City mayors are often trying to emulate the success of their rivals,
especially when it comes to creating dynamic and innovative cities. Take
venture capital, start ups and the phenomenal success of Silicon
Valley, for example. Rival cities in places as diverse as Kuala Lumpur
and Singapore to Cambridge and Paris have tried, almost always in vain,
to emulate California’s world-beating hot-bed of technology innovation.

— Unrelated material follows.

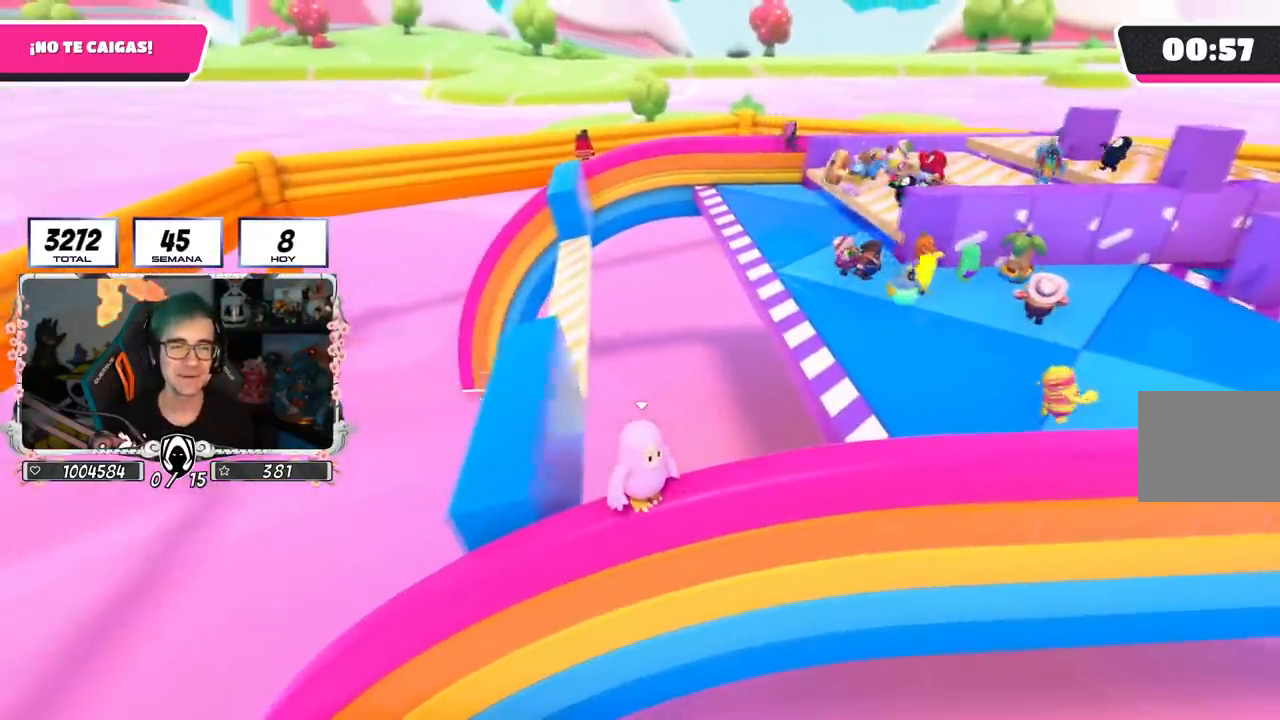
{"buttons": [], "left_stick": "center", "right_stick": "center", "events": [[350, "left_stick", "up-right"], [417, "left_stick", "center"]]}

But start ups aren’t the only useful things to think about. Innovation and science are just two others, both of which have been the subject of city rankings. And in both measures, alternative cities, such as Boston, rank highly, given its happy convergence of world-leading universities, good quality of life, and coastal location. Innovation Cities, a ranking from 2thinknow, puts Boston number one in a list of 100 cities globally, for its “strong innovation economy” (the site doesn’t clarify exactly what it means by this, unless you buy the full report). And the latest list, from Nature, attempts to calculate which cities around the world are best for science (or see here for interactive versions, such as the Google Earth mashup pictured above). At one basic level, it seems that size matters: Tokyo-Yokohama tops the list (the ranking tracks all published research that is done within 40 minutes travel time of any given city centre), followed by London, Beijing (which has shot up the list over the past decade) and then San Francisco’s Bay Area. Boston lies in 7th place. But this is mere quantity. When quality is considered, in terms of citations, a rather different calculation is arrived at. Here, Boston tops the list, with cities such as Austin, Singapore and Sydney creeping up into the rankings.